Canady cites other examples of officers arresting school shooters, including a 2018 shooting in Great Mills High School in Maryland, in which the shooter committed suicide during a confrontation with a school resource officer after killing one student and injuring another. In another incident in 2018, a police officer in Dixon, Illinois, shot and injured a shooter who opened fire during a high school graduation rehearsal, then fled the building.
“A Herculean Task”
Not all schools focus on adding police officers. Following the 2020 murder of George Floyd, schools from Minneapolis to Portland, Oregon, pulled officers from campus, addressing concerns about over-policing, especially for black students.
Jeff Godown, who was the school’s police chief in Oakland, Calif., backed a school board vote, inspired by years of community activism, to eliminate his department — and his job — in June 2020.
Today, Godown still believes there is no need for armed officers patrolling the school hallways, dealing with day-to-day discipline issues. He understands that parents or teachers would feel more comfortable with an officer standing guard outside a school, but he fears this is not a realistic or affordable solution.

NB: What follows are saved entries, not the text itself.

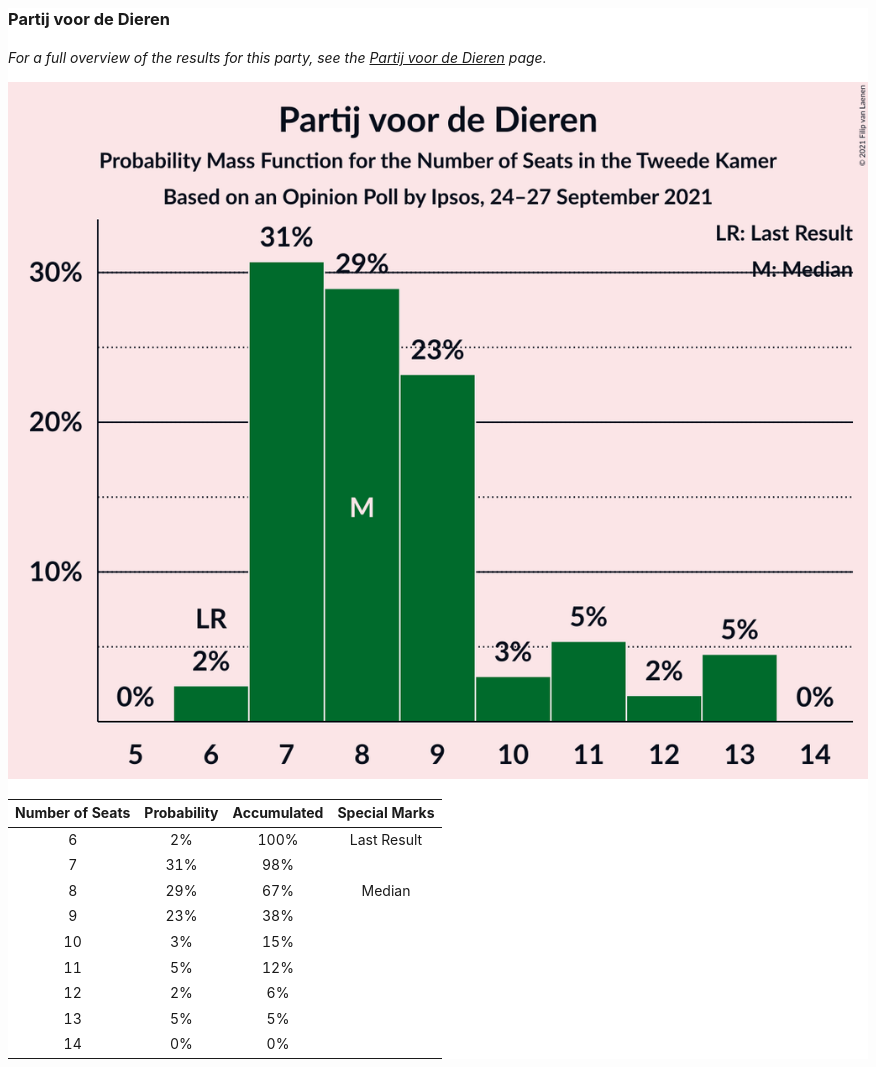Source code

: ### Partij voor de Dieren

*For a full overview of the results for this party, see the [Partij voor de Dieren](party-partijvoordedieren.html) page.*

![Graph with seats probability mass function not yet produced](2021-09-27-Ipsos-seats-pmf-partijvoordedieren.png "Seats Probability Mass Function")

| Number of Seats | Probability | Accumulated | Special Marks |
|:---------------:|:-----------:|:-----------:|:-------------:|
| 6 | 2% | 100% | Last Result |
| 7 | 31% | 98% |  |
| 8 | 29% | 67% | Median |
| 9 | 23% | 38% |  |
| 10 | 3% | 15% |  |
| 11 | 5% | 12% |  |
| 12 | 2% | 6% |  |
| 13 | 5% | 5% |  |
| 14 | 0% | 0% |  |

“Are you telling me that we need an armed policeman in every school – elementary and secondary – in the United States of America?” said Godown, who is now acting police chief at California State University, San Bernardino. “It would be a Herculean task to have so many officers assigned to these schools.”
He says it’s a mistake to put all the blame on ORS and the school’s “toughening up” efforts, without also addressing access to assault rifles used by gunmen in Uvalde and Parkland. “I see no need for this weapon in circulation for a civilian population,” he says, noting that the use of such weapons creates additional challenges for responders, who are likely only armed with one weapon. fist.
“Most of these people coming into the schools are heavily armed, like in this case, and sometimes the officers are underarmed from the word Go,” Godown says. “They’re going to be the first line of defense,” he says, of school resource officers. “But you can’t expect them to be the only line of defense.”